BEGIN Text block

# Part III. Text mining

---


## What is Text Mining?
Text mining or text analytics is the process of extracting quantified features from (un)structured (natural language) texts. Processing unstructured data involves using Natural Language Processing (NLP), statistical modeling and machine learning techniques.

## Why is it important?
80% of the generated data is not available in structured, numerical format (emails, texts, meeting notes, documents, social media feeds). These unstructured data includes images, drawings, videos, voice recordings and unstructured texts. These data can be described with their meta data (length, topic, category, etc.) but transforming them into structured data is important to access the more detailed information stored in such data sources. Voice recordings, videos and drawings can also be transcribed into unstructured texts so they can be processing as textual data. 
Most common use cases are:

- document similarity computation
- document deduplication
- document clustering
- topic extraction
- sentiment analysis
- automated annotation
- text filtering
- text classification

## Tools
- NLP tools
    - tokenization
    - stemming
    - part-of-speech (POS) tagging
    - stop word filtering
    - bag-of-words representation
    - tf-idf transformation
- Other tools
    - Word2Vec representation
    - hashing
    - cosine/jaccard/levenshtein/etc similarity computation
    - matrix factorization
    - etc

In [None]:
%matplotlib inline
import matplotlib.pyplot as plt
import seaborn as sns

import numpy as np
import scipy.sparse as sp
import pandas as pd

from sklearn.pipeline import Pipeline
from sklearn.model_selection import train_test_split
from sklearn.metrics import accuracy_score

## Text Mining in practice

### 1. Read and examine data

Examining unstructured data is the key to proper preprocessing.

END Text block

## [Complete the following]
1. From the text-mining notes, return the passage between "# Part III." and "is it important?", inclusive.
2. The text-mining notes list tools under the heading "NLP tools". Name every one of them.

BEGIN Dataset extract

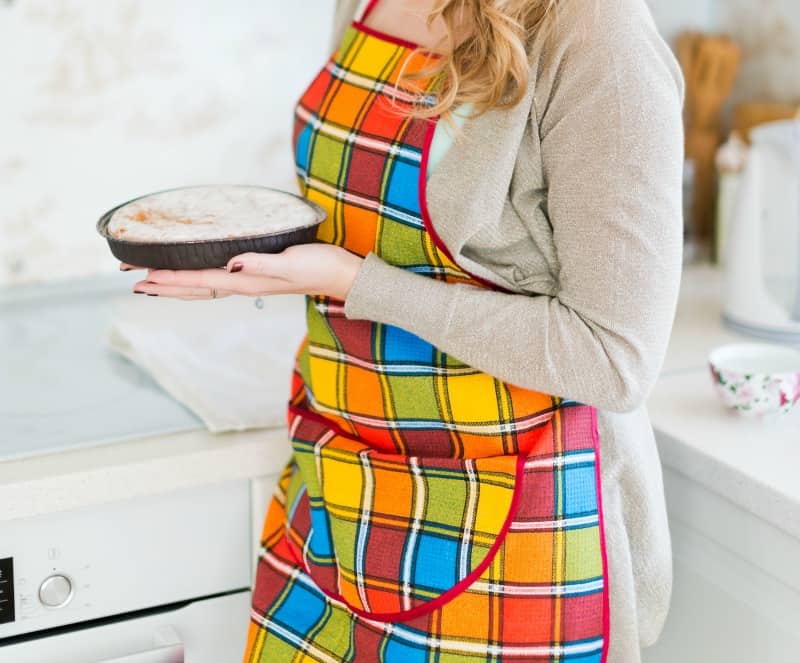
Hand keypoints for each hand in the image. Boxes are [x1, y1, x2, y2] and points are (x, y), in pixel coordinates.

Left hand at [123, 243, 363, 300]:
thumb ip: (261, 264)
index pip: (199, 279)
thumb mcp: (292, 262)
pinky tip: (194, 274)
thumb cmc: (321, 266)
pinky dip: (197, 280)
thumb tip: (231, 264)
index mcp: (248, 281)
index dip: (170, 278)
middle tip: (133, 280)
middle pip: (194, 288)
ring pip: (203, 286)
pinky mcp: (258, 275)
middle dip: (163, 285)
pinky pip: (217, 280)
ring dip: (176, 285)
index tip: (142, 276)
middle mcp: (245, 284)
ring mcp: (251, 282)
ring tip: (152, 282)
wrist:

END Dataset extract

## [Responses per task]
1.
# Part III. Text mining

---


## What is Text Mining?
Text mining or text analytics is the process of extracting quantified features from (un)structured (natural language) texts. Processing unstructured data involves using Natural Language Processing (NLP), statistical modeling and machine learning techniques.

## Why is it important?

2.
- tokenization
- stemming
- part-of-speech (POS) tagging
- stop word filtering
- bag-of-words representation
- tf-idf transformation